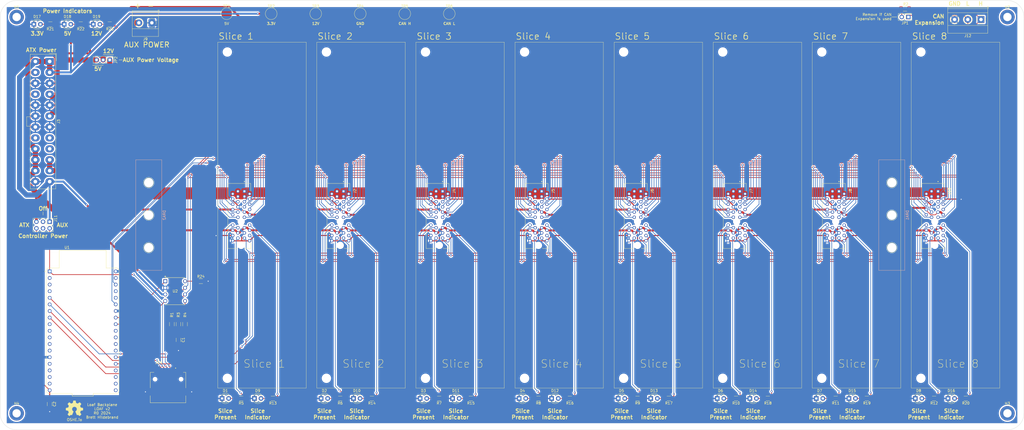
<source format=kicad_pcb>
(kicad_pcb (version 20221018) (generator pcbnew)

  (general
    (thickness 1.6)
  )

  (paper "A3")
  (layers
    (0 "F.Cu" signal)
    (31 "B.Cu" signal)
    (32 "B.Adhes" user "B.Adhesive")
    (33 "F.Adhes" user "F.Adhesive")
    (34 "B.Paste" user)
    (35 "F.Paste" user)
    (36 "B.SilkS" user "B.Silkscreen")
    (37 "F.SilkS" user "F.Silkscreen")
    (38 "B.Mask" user)
    (39 "F.Mask" user)
    (40 "Dwgs.User" user "User.Drawings")
    (41 "Cmts.User" user "User.Comments")
    (42 "Eco1.User" user "User.Eco1")
    (43 "Eco2.User" user "User.Eco2")
    (44 "Edge.Cuts" user)
    (45 "Margin" user)
    (46 "B.CrtYd" user "B.Courtyard")
    (47 "F.CrtYd" user "F.Courtyard")
    (48 "B.Fab" user)
    (49 "F.Fab" user)
    (50 "User.1" user)
    (51 "User.2" user)
    (52 "User.3" user)
    (53 "User.4" user)
    (54 "User.5" user)
    (55 "User.6" user)
    (56 "User.7" user)
    (57 "User.8" user)
    (58 "User.9" user)
  )

  (setup
    (stackup
      (layer "F.SilkS" (type "Top Silk Screen"))
      (layer "F.Paste" (type "Top Solder Paste"))
      (layer "F.Mask" (type "Top Solder Mask") (thickness 0.01))
      (layer "F.Cu" (type "copper") (thickness 0.035))
      (layer "dielectric 1" (type "core") (thickness 1.51) (material "FR4") (epsilon_r 4.5) (loss_tangent 0.02))
      (layer "B.Cu" (type "copper") (thickness 0.035))
      (layer "B.Mask" (type "Bottom Solder Mask") (thickness 0.01))
      (layer "B.Paste" (type "Bottom Solder Paste"))
      (layer "B.SilkS" (type "Bottom Silk Screen"))
      (copper_finish "None")
      (dielectric_constraints no)
    )
    (pad_to_mask_clearance 0)
    (aux_axis_origin 50 250)
    (pcbplotparams
      (layerselection 0x00010fc_ffffffff)
      (plot_on_all_layers_selection 0x0000000_00000000)
      (disableapertmacros false)
      (usegerberextensions false)
      (usegerberattributes true)
      (usegerberadvancedattributes true)
      (creategerberjobfile true)
      (dashed_line_dash_ratio 12.000000)
      (dashed_line_gap_ratio 3.000000)
      (svgprecision 6)
      (plotframeref false)
      (viasonmask false)
      (mode 1)
      (useauxorigin true)
      (hpglpennumber 1)
      (hpglpenspeed 20)
      (hpglpendiameter 15.000000)
      (dxfpolygonmode true)
      (dxfimperialunits true)
      (dxfusepcbnewfont true)
      (psnegative false)
      (psa4output false)
      (plotreference true)
      (plotvalue true)
      (plotinvisibletext false)
      (sketchpadsonfab false)
      (subtractmaskfromsilk false)
      (outputformat 1)
      (mirror false)
      (drillshape 0)
      (scaleselection 1)
      (outputdirectory "../../Gerbers/")
    )
  )

  (net 0 "")
  (net 1 "/Spare5")
  (net 2 "/Spare6")
  (net 3 "GND")
  (net 4 "/Spare7")
  (net 5 "Net-(D9-A)")
  (net 6 "/SYNC")
  (net 7 "/Spare1")
  (net 8 "/Spare2")
  (net 9 "/Spare3")
  (net 10 "+5V")
  (net 11 "/Spare4")
  (net 12 "+12V")
  (net 13 "unconnected-(U1-TXD0-PadJ3_4)")
  (net 14 "unconnected-(U1-RXD0-PadJ3_5)")
  (net 15 "unconnected-(U1-EN-PadJ2_2)")
  (net 16 "unconnected-(U1-SENSOR_VP-PadJ2_3)")
  (net 17 "unconnected-(U1-SENSOR_VN-PadJ2_4)")
  (net 18 "unconnected-(U1-IO25-PadJ2_9)")
  (net 19 "unconnected-(U1-IO26-PadJ2_10)")
  (net 20 "unconnected-(U1-IO5-PadJ3_10)")
  (net 21 "unconnected-(U1-IO27-PadJ2_11)")
  (net 22 "unconnected-(U1-IO14-PadJ2_12)")
  (net 23 "unconnected-(U1-IO16-PadJ3_12)")
  (net 24 "unconnected-(U1-IO12-PadJ2_13)")
  (net 25 "unconnected-(U1-IO4-PadJ3_13)")
  (net 26 "unconnected-(U1-IO13-PadJ2_15)")
  (net 27 "unconnected-(U1-SD2-PadJ2_16)")
  (net 28 "unconnected-(U1-IO15-PadJ3_16)")
  (net 29 "unconnected-(U1-SD3-PadJ2_17)")
  (net 30 "unconnected-(U1-SD1-PadJ3_17)")
  (net 31 "unconnected-(U1-CMD-PadJ2_18)")
  (net 32 "unconnected-(U1-SD0-PadJ3_18)")
  (net 33 "unconnected-(U1-CLK-PadJ3_19)")
  (net 34 "/CANL")
  (net 35 "/CANH")
  (net 36 "/STBY")
  (net 37 "/RX")
  (net 38 "/TX")
  (net 39 "+3.3V")
  (net 40 "unconnected-(J3-PWR_OK-Pad8)")
  (net 41 "unconnected-(J3-+5VSB-Pad9)")
  (net 42 "unconnected-(J3--12V-Pad14)")
  (net 43 "unconnected-(J3-PS_ON#-Pad16)")
  (net 44 "unconnected-(J3-NC-Pad20)")
  (net 45 "/EstpCh1")
  (net 46 "/EstpCh2")
  (net 47 "/SPLIT")
  (net 48 "Net-(D1-A)")
  (net 49 "Net-(D2-A)")
  (net 50 "Net-(D3-A)")
  (net 51 "Net-(D4-A)")
  (net 52 "Net-(D5-A)")
  (net 53 "Net-(D7-A)")
  (net 54 "Net-(D8-A)")
  (net 55 "Net-(D6-A)")
  (net 56 "unconnected-(J11-Pin_3-Pad3)")
  (net 57 "unconnected-(J11-Pin_4-Pad4)")
  (net 58 "ESP 3V3")
  (net 59 "ESP 5V")
  (net 60 "Net-(JP1-B)")
  (net 61 "Net-(C1-Pad1)")
  (net 62 "Sl1Prs")
  (net 63 "Sl2Prs")
  (net 64 "Sl3Prs")
  (net 65 "Sl4Prs")
  (net 66 "Sl5Prs")
  (net 67 "Sl6Prs")
  (net 68 "Sl7Prs")
  (net 69 "Sl8Prs")
  (net 70 "Net-(D10-A)")
  (net 71 "Net-(D11-A)")
  (net 72 "Net-(D12-A)")
  (net 73 "Net-(D13-A)")
  (net 74 "Net-(D14-A)")
  (net 75 "Net-(D15-A)")
  (net 76 "Net-(D16-A)")
  (net 77 "Sl2Lt")
  (net 78 "Sl3Lt")
  (net 79 "Sl4Lt")
  (net 80 "Sl5Lt")
  (net 81 "Sl6Lt")
  (net 82 "Sl7Lt")
  (net 83 "Sl8Lt")
  (net 84 "Net-(D17-A)")
  (net 85 "Net-(D18-A)")
  (net 86 "Net-(D19-A)")
  (net 87 "Sl1Lt")
  (net 88 "Net-(J9-Pin_2)")
  (net 89 "/SCL")
  (net 90 "/SDA")
  (net 91 "unconnected-(U1-IO23-PadJ3_2)")
  (net 92 "unconnected-(U1-IO17-PadJ3_11)")
  (net 93 "CLK")
  (net 94 "unconnected-(J14-DAT1-PadP8)")
  (net 95 "MISO")
  (net 96 "MOSI")
  (net 97 "unconnected-(J14-CD{slash}DAT3-PadP2)")
  (net 98 "unconnected-(J14-DAT2-PadP1)")
  (net 99 "unconnected-(J14-PadWP)")
  (net 100 "CS")

  (footprint "Connector_PinHeader_2.54mm:PinHeader_2x01_P2.54mm_Vertical" (layer "F.Cu") (at 361.955 57.15 180))

  (footprint "LED_THT:LED_D3.0mm" (layer "F.Cu") (at 186.685 203.835))

  (footprint "MountingHole:MountingHole_3.2mm_M3" (layer "F.Cu") (at 290.576 196.088))

  (footprint "LED_THT:LED_D3.0mm" (layer "F.Cu") (at 326.534426 203.835))

  (footprint "MountingHole:MountingHole_3.2mm_M3_DIN965_Pad" (layer "F.Cu") (at 400.05 209.55))

  (footprint "MountingHole:MountingHole_3.2mm_M3" (layer "F.Cu") (at 366.776 196.088))

  (footprint "TestPoint:TestPoint_Pad_D4.0mm" (layer "F.Cu") (at 185.42 55.88))

  (footprint "LED_THT:LED_D3.0mm" (layer "F.Cu") (at 339.085 203.835))

  (footprint "Resistor_SMD:R_1206_3216Metric_Pad1.30x1.75mm_HandSolder" (layer "F.Cu") (at 32.004 59.944 180))

  (footprint "Resistor_SMD:R_1206_3216Metric_Pad1.30x1.75mm_HandSolder" (layer "F.Cu") (at 105.41 203.835 180))

  (footprint "MountingHole:MountingHole_3.2mm_M3" (layer "F.Cu") (at 252.476 70.612))

  (footprint "TestPoint:TestPoint_Pad_D4.0mm" (layer "F.Cu") (at 116.9416 55.88))

  (footprint "MountingHole:MountingHole_3.2mm_M3" (layer "F.Cu") (at 214.376 70.612))

  (footprint "MountingHole:MountingHole_3.2mm_M3" (layer "F.Cu") (at 214.376 196.088))

  (footprint "Resistor_SMD:R_1206_3216Metric_Pad1.30x1.75mm_HandSolder" (layer "F.Cu") (at 384.048 203.835 180))

  (footprint "Connector_PinHeader_2.54mm:PinHeader_2x03_P2.54mm_Vertical" (layer "F.Cu") (at 31.735 135.885 -90))

  (footprint "Resistor_SMD:R_1206_3216Metric_Pad1.30x1.75mm_HandSolder" (layer "F.Cu") (at 269.854712 203.835 180))

  (footprint "TestPoint:TestPoint_Pad_D4.0mm" (layer "F.Cu") (at 168.3004 55.88))

  (footprint "Resistor_SMD:R_1206_3216Metric_Pad1.30x1.75mm_HandSolder" (layer "F.Cu") (at 54.864 59.944 180))

  (footprint "LED_THT:LED_D3.0mm" (layer "F.Cu") (at 377.185 203.835))

  (footprint "Resistor_SMD:R_1206_3216Metric_Pad1.30x1.75mm_HandSolder" (layer "F.Cu") (at 43.688 59.944 180))

  (footprint "LOAF Update:AMPHENOL_10018783-10200TLF" (layer "F.Cu") (at 219.707142 135.822343 -90))

  (footprint "Connector_Molex:Molex_Mini-Fit_Jr_5566-24A_2x12_P4.20mm_Vertical" (layer "F.Cu") (at 31.75 74.25 -90))

  (footprint "LED_THT:LED_D3.0mm" (layer "F.Cu") (at 300.985 203.835))

  (footprint "Resistor_SMD:R_1206_3216Metric_Pad1.30x1.75mm_HandSolder" (layer "F.Cu") (at 193.725856 203.835 180))

  (footprint "MountingHole:MountingHole_3.2mm_M3" (layer "F.Cu") (at 252.476 196.088))

  (footprint "Resistor_SMD:R_1206_3216Metric_Pad1.30x1.75mm_HandSolder" (layer "F.Cu") (at 117.597 203.835 180))

  (footprint "MountingHole:MountingHole_3.2mm_M3" (layer "F.Cu") (at 328.676 196.088))

  (footprint "LOAF Update:AMPHENOL_10018783-10200TLF" (layer "F.Cu") (at 143.495714 135.822343 -90))

  (footprint "LED_THT:LED_D3.0mm" (layer "F.Cu") (at 288.451855 203.835))

  (footprint "LOAF Update:AMPHENOL_10018783-10200TLF" (layer "F.Cu") (at 181.601428 135.822343 -90))

  (footprint "LED_THT:LED_D3.0mm" (layer "F.Cu") (at 148.585 203.835))

  (footprint "LED_THT:LED_D3.0mm" (layer "F.Cu") (at 364.617 203.835))

  (footprint "Resistor_SMD:R_1206_3216Metric_Pad1.30x1.75mm_HandSolder" (layer "F.Cu") (at 89.89 158.75))

  (footprint "LOAF Update:MODULE_ESP32-DEVKITC-32E" (layer "F.Cu") (at 44.45 177.8))

  (footprint "LOAF Update:AMPHENOL_10018783-10200TLF" (layer "F.Cu") (at 334.024284 135.822343 -90))

  (footprint "MountingHole:MountingHole_3.2mm_M3" (layer "F.Cu") (at 100.076 196.088))

  (footprint "Resistor_SMD:R_1206_3216Metric_Pad1.30x1.75mm_HandSolder" (layer "F.Cu") (at 81.28 175.26 90))

  (footprint "MountingHole:MountingHole_3.2mm_M3" (layer "F.Cu") (at 366.776 70.612))

  (footprint "LED_THT:LED_D3.0mm" (layer "F.Cu")
    (tstamp 6518dc77-f696-4a26-82c8-d420beb8a32b)
    (at 37.333 59.944)
    (descr "LED, diameter 3.0mm, 2 pins")
    (tags "LED diameter 3.0mm 2 pins")
    (property "Sheetfile" "BREAD_Indicators.kicad_sch")
    (property "Sheetname" "Indicator LEDs")
    (property "ki_description" "Light emitting diode")
    (property "ki_keywords" "LED diode")
    (path "/079136ea-ee83-4e6f-a9fe-a003b9e1af15/00256e6c-d242-487e-b470-7de6da988a83")
    (attr through_hole)
    (fp_text reference "D18" (at 1.27 -2.96) (layer "F.SilkS")
        (effects (font (size 1 1) (thickness 0.15)))
      (tstamp ab4e5e24-396a-4898-94da-e136d2531863)
    )
    (fp_text value "LED" (at 1.27 2.96) (layer "F.Fab")
        (effects (font (size 1 1) (thickness 0.15)))
      (tstamp 1ae7c319-6a18-4a3a-abfe-6d5dc5012bd8)
    )
    (fp_line (start -0.29 -1.236) (end -0.29 -1.08)
      (stroke (width 0.12) (type solid)) (layer "F.SilkS") (tstamp e6f5ecfc-f255-4f35-9a75-e27bd14db6b4))
    (fp_line (start -0.29 1.08) (end -0.29 1.236)
      (stroke (width 0.12) (type solid)) (layer "F.SilkS") (tstamp 817675a3-ca99-4616-9681-f5595eecc862))
    (fp_arc (start -0.29 -1.235516) (mid 1.366487 -1.987659) (end 2.942335 -1.078608)
      (stroke (width 0.12) (type solid)) (layer "F.SilkS") (tstamp da57d6c2-6ca3-43f4-b265-436fa6f3d0e6))
    (fp_arc (start 0.229039 -1.08) (mid 1.270117 -1.5) (end 2.31113 -1.079837)
      (stroke (width 0.12) (type solid)) (layer "F.SilkS") (tstamp 2c886c4b-bb4b-4016-ae21-669c144bf2b3))
    (fp_arc (start 2.31113 1.079837) (mid 1.270117 1.5) (end 0.229039 1.08)
      (stroke (width 0.12) (type solid)) (layer "F.SilkS") (tstamp f3e23add-0883-4440-9364-3b445d26969b))
    (fp_arc (start 2.942335 1.078608) (mid 1.366487 1.987659) (end -0.29 1.235516)
      (stroke (width 0.12) (type solid)) (layer "F.SilkS") (tstamp ac390487-12bc-458b-a77c-406072324716))
    (fp_line (start -1.15 -2.25) (end -1.15 2.25)
      (stroke (width 0.05) (type solid)) (layer "F.CrtYd") (tstamp 680bd7e1-4079-457f-83fb-f9e0cb12ef3f))
    (fp_line (start -1.15 2.25) (end 3.7 2.25)
 
... [1173162 chars truncated]
</source>
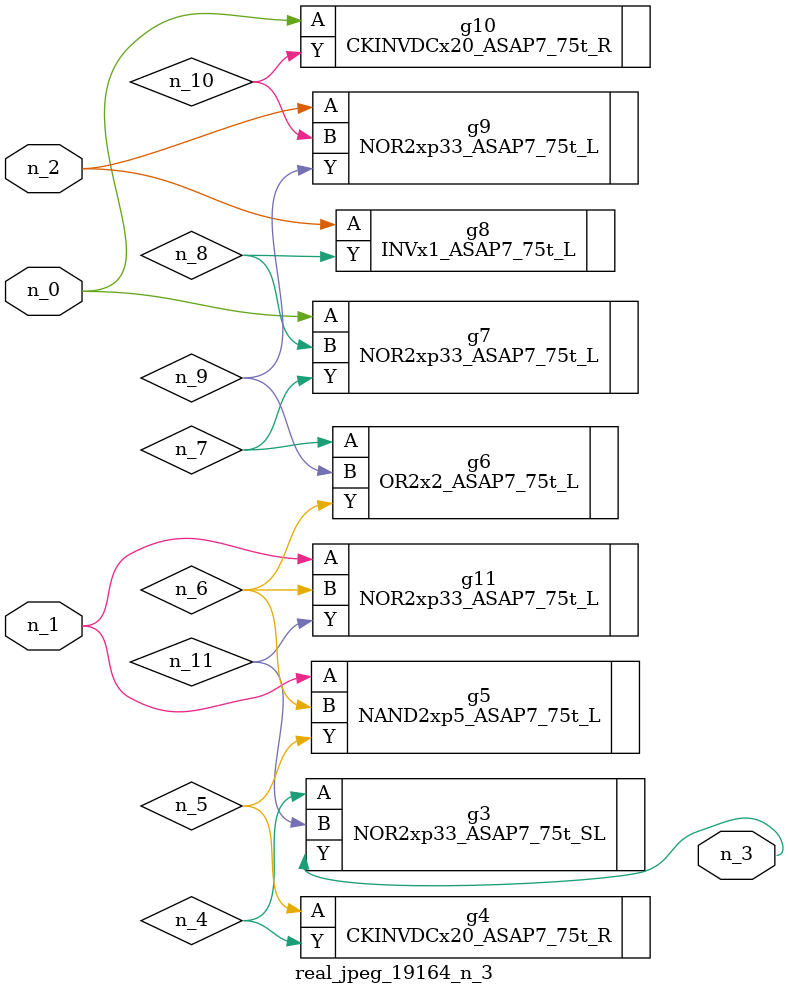
<source format=v>
module real_jpeg_19164_n_3 (n_1, n_0, n_2, n_3);

input n_1;
input n_0;
input n_2;

output n_3;

wire n_5;
wire n_8;
wire n_4;
wire n_11;
wire n_6;
wire n_7;
wire n_10;
wire n_9;

NOR2xp33_ASAP7_75t_L g7 ( 
.A(n_0),
.B(n_8),
.Y(n_7)
);

CKINVDCx20_ASAP7_75t_R g10 ( 
.A(n_0),
.Y(n_10)
);

NAND2xp5_ASAP7_75t_L g5 ( 
.A(n_1),
.B(n_6),
.Y(n_5)
);

NOR2xp33_ASAP7_75t_L g11 ( 
.A(n_1),
.B(n_6),
.Y(n_11)
);

INVx1_ASAP7_75t_L g8 ( 
.A(n_2),
.Y(n_8)
);

NOR2xp33_ASAP7_75t_L g9 ( 
.A(n_2),
.B(n_10),
.Y(n_9)
);

NOR2xp33_ASAP7_75t_SL g3 ( 
.A(n_4),
.B(n_11),
.Y(n_3)
);

CKINVDCx20_ASAP7_75t_R g4 ( 
.A(n_5),
.Y(n_4)
);

OR2x2_ASAP7_75t_L g6 ( 
.A(n_7),
.B(n_9),
.Y(n_6)
);


endmodule
</source>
============================================================
■ DIRECTIVE
Find and copy each line of the material that holds the word "CrtYd".

■ RESULT OF THE EXERCISE
    (46 "B.CrtYd" user "B.Courtyard")
    (47 "F.CrtYd" user "F.Courtyard")
      (stroke (width 0.05) (type solid)) (layer "F.CrtYd") (tstamp 680bd7e1-4079-457f-83fb-f9e0cb12ef3f))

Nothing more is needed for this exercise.